Camera settings data
○ ○ ○ ○ ○ ○ ○
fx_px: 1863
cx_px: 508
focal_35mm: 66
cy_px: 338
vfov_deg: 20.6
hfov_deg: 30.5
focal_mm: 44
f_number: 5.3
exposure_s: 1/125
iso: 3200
○ ○ ○ ○ ○ ○ ○
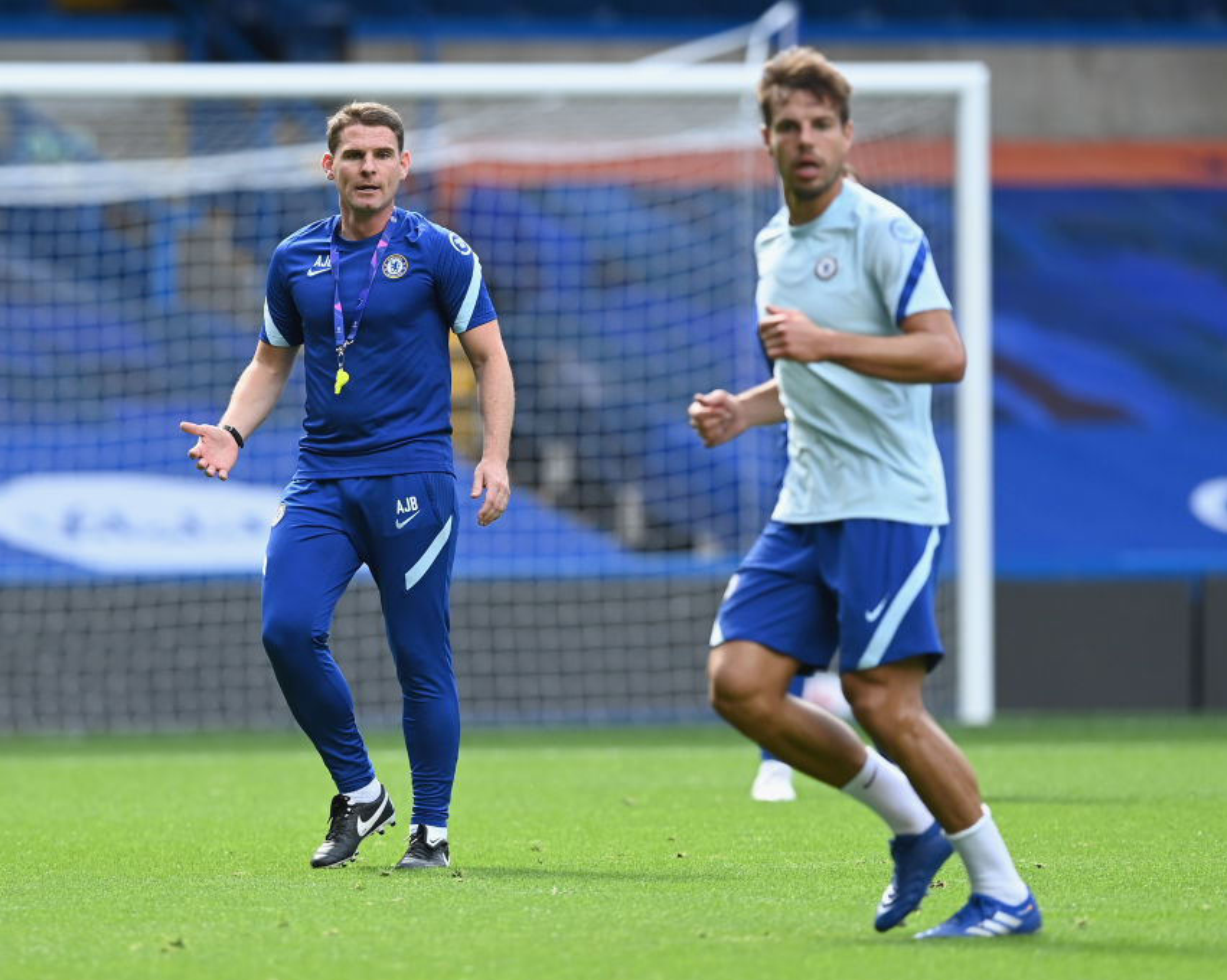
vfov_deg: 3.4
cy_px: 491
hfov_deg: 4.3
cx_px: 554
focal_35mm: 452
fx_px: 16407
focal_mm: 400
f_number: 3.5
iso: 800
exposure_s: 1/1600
○ ○ ○ ○ ○ ○ ○
> **Instruction**
Copy, exactly and only, the lines above that begin with the one containing "hfov_deg: 4.3" and finish with the one containing "exposure_s: 1/1600".

> **Task result**
hfov_deg: 4.3
cx_px: 554
focal_35mm: 452
fx_px: 16407
focal_mm: 400
f_number: 3.5
iso: 800
exposure_s: 1/1600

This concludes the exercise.